Bourses de l'École française de Rome en histoire, archéologie et sciences sociales

L’École française de Rome propose chaque année des mensualités de bourse, destinées à assurer l’accueil temporaire de jeunes chercheurs dont les travaux nécessitent un séjour en Italie. Ces bourses ont pour mission principale d’aider les doctorants au cours des premières années de leur travail de thèse. Deux sessions de sélection sont organisées chaque année.

 

L’École française de Rome propose chaque année des mensualités de bourse, destinées à assurer l’accueil temporaire de jeunes chercheurs dont les travaux nécessitent un séjour en Italie (article 25 du décret n°2011-164 du 10 février 2011). Comme le précisait l’article 1 de l’arrêté du 19 septembre 1974, « les travaux et recherches des bénéficiaires doivent correspondre à la mission scientifique dévolue à l’École française de Rome ». Dans ce contexte, les bourses ont pour mission d’aider les doctorants au cours des premières années de leur travail de thèse.
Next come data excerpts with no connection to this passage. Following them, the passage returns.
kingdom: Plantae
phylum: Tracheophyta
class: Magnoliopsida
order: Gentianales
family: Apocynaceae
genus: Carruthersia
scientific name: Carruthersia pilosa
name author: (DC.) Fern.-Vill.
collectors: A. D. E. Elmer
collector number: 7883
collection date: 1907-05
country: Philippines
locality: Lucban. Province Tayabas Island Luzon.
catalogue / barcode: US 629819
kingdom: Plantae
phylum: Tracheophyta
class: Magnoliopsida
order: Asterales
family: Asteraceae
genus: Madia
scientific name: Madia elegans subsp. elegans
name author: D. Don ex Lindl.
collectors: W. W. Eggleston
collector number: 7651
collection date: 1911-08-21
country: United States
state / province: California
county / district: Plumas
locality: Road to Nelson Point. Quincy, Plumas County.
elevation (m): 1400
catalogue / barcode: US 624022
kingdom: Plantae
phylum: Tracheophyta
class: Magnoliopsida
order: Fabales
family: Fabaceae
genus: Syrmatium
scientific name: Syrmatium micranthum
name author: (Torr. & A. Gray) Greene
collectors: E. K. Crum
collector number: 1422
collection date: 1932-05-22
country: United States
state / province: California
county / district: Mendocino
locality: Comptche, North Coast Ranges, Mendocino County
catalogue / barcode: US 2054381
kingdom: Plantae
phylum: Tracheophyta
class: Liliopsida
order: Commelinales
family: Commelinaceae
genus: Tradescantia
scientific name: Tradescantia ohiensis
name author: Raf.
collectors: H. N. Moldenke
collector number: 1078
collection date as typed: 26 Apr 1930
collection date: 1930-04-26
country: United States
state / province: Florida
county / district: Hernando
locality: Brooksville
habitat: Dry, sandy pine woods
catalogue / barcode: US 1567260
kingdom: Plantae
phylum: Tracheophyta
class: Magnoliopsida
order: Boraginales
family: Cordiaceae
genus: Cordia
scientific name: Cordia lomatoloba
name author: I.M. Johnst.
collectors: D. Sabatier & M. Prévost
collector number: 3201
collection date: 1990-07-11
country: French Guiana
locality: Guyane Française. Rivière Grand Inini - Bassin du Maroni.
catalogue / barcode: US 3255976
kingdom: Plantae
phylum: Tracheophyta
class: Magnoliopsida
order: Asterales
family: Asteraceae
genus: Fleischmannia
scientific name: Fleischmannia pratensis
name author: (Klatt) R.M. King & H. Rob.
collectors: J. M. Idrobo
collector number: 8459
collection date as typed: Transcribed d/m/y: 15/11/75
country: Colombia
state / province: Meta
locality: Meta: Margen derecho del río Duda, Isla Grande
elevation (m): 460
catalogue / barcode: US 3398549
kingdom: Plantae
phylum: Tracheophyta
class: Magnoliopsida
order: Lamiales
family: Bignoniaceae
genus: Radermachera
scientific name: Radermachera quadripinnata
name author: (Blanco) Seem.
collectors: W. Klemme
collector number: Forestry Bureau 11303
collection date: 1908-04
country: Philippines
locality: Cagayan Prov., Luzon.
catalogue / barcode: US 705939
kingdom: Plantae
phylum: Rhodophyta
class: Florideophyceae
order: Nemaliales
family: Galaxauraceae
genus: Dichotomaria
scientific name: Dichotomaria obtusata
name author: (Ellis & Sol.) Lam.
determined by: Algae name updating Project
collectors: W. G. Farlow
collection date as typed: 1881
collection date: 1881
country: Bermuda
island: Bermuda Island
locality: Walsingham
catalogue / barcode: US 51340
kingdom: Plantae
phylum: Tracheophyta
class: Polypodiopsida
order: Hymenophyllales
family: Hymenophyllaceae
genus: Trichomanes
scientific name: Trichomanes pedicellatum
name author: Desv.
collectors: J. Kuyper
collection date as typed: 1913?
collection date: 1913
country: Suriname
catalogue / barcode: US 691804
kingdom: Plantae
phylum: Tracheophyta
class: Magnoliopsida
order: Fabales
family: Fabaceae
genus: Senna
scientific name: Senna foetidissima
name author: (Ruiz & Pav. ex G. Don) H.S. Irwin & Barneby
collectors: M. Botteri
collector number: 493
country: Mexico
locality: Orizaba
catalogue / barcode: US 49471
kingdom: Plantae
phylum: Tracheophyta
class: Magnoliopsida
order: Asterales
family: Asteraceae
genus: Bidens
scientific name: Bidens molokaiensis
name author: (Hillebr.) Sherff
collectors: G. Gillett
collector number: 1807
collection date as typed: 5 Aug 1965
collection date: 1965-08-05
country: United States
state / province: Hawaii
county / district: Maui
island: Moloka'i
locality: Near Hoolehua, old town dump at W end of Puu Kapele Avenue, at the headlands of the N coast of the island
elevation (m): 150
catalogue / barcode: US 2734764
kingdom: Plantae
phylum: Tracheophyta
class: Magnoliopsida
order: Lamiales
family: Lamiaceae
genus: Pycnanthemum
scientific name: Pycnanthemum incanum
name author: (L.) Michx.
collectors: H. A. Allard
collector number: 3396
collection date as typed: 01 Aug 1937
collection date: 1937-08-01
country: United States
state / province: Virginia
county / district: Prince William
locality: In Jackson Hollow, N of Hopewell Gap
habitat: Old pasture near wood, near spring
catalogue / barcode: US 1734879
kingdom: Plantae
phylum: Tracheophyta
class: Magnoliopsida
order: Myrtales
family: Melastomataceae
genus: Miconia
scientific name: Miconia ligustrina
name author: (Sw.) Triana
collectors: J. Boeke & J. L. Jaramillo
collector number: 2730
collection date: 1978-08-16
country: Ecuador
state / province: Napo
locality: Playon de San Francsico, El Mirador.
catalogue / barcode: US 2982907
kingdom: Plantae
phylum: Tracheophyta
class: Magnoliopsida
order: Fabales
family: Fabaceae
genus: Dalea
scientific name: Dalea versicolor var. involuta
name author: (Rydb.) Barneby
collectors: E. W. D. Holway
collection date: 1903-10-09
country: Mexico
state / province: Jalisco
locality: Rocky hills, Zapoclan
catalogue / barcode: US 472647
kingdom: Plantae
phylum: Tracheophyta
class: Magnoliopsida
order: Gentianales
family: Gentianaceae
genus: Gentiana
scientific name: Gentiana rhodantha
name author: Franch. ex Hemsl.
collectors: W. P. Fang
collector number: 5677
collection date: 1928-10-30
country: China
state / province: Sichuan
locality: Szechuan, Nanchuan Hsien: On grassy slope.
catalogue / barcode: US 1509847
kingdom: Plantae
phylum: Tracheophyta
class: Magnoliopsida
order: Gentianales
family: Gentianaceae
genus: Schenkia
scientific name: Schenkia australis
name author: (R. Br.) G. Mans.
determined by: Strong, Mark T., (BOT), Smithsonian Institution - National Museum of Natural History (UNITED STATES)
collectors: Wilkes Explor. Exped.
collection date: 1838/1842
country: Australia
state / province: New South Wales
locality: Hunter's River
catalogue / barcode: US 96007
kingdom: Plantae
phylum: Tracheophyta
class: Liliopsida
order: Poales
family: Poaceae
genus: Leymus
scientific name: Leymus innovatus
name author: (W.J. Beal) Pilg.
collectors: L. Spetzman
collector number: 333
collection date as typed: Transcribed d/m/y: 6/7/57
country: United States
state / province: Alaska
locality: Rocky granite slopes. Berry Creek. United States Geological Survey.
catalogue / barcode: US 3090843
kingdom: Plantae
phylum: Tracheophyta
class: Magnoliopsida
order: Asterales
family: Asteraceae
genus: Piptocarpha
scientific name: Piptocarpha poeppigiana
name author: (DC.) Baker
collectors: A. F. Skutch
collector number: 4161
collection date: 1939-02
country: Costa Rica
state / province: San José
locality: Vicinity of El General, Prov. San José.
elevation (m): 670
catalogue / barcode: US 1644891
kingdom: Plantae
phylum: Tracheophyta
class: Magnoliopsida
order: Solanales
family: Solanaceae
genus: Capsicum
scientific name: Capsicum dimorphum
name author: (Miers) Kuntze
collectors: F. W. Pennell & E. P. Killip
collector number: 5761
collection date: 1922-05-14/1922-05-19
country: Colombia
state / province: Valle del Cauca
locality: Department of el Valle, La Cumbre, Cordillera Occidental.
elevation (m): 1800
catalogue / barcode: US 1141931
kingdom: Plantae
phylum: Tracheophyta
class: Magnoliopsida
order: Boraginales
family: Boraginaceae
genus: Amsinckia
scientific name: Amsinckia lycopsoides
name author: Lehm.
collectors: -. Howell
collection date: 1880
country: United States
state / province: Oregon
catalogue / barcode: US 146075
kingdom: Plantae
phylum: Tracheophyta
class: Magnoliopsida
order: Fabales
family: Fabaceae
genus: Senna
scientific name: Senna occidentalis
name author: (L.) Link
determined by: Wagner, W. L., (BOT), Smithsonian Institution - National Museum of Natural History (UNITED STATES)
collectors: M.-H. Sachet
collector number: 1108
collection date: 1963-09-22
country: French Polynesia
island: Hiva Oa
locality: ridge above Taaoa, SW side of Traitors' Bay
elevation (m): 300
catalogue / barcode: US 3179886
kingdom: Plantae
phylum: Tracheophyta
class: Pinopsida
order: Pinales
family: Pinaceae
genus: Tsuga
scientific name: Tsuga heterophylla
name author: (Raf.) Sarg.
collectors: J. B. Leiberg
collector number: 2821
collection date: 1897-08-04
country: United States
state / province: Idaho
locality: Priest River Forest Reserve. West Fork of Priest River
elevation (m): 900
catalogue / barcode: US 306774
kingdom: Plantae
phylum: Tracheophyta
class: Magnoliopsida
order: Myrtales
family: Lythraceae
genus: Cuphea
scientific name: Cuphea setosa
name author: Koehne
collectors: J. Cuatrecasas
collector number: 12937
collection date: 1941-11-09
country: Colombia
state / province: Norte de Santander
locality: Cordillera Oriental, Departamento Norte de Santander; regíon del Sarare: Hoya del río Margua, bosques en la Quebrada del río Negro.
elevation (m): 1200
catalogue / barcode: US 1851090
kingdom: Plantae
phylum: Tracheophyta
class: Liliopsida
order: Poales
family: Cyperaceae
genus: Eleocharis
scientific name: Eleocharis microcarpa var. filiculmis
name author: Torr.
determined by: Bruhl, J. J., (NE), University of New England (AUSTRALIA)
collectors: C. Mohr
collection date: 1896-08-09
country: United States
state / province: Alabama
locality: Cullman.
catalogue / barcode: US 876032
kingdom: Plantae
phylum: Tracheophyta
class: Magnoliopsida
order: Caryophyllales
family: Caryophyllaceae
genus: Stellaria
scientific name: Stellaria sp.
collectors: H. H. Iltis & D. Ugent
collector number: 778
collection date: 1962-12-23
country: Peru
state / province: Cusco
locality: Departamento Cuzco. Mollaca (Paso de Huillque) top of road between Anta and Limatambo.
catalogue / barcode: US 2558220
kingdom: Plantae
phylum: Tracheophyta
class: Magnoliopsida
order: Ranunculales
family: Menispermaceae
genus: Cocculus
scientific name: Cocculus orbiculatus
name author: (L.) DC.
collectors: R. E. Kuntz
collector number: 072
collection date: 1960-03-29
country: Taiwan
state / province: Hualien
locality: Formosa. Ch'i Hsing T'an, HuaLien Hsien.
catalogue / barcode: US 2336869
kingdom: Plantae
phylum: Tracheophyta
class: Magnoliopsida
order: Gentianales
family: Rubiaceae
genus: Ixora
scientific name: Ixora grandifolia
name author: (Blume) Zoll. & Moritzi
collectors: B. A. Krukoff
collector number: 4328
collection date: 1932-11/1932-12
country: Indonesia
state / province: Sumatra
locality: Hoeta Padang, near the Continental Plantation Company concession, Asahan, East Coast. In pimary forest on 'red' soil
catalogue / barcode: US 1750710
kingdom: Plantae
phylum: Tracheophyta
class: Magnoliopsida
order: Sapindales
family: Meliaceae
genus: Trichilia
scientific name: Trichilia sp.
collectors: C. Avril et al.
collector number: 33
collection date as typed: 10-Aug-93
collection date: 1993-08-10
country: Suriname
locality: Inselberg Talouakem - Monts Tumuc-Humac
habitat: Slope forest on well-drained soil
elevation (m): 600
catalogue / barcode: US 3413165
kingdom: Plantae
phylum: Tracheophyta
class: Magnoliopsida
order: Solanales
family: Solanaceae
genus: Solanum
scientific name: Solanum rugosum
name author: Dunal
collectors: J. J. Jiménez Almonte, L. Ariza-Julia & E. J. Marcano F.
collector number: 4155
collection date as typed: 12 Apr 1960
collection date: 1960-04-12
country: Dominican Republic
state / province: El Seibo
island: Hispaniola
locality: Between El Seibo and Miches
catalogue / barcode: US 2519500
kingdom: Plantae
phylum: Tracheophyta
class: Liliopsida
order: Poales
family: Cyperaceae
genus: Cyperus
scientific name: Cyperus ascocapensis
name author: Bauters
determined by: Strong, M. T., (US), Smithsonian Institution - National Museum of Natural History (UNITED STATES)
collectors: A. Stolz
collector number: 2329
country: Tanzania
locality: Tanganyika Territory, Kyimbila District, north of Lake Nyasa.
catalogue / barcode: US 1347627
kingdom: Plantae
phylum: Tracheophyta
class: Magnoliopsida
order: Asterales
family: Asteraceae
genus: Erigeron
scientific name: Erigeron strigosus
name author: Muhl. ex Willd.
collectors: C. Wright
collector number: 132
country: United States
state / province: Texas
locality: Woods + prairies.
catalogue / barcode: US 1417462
Critères de sélection des dossiers

Les candidats doivent remplir l'une des conditions suivantes :

  • soit être inscrits :
    • dans une université française
    • en co-tutelle avec une université française
    • dans un établissement d’enseignement supérieur et de recherche français (École normale supérieure, École nationale des Chartes, École pratique des hautes études, École des hautes études en sciences sociales, Institut d’études politiques, etc.)
    •  
  • soit provenir de pays où travaille l’École :
    • des pays du Maghreb
    • ou des pays du Sud-Est européen proches de la mer Adriatique.

Les candidats doivent également être titulaires de la deuxième année du Master (ou d’une équivalence) et avoir déjà bien défini leur sujet de thèse avec l’aide de leur directeur.

Les ressortissants des pays du Maghreb et du Sud-Est européen proches de la mer Adriatique peuvent bénéficier de séjour de bourses après le doctorat (bourses sénior).

La durée de séjour demandée (1 ou 2 mois) doit être en cohérence avec le programme de travail. Le lieu du séjour doit être fonction du programme de travail ; des déplacements à l’intérieur de l’Italie sont admis s’ils sont motivés ; les frais de voyage ne sont pas remboursés.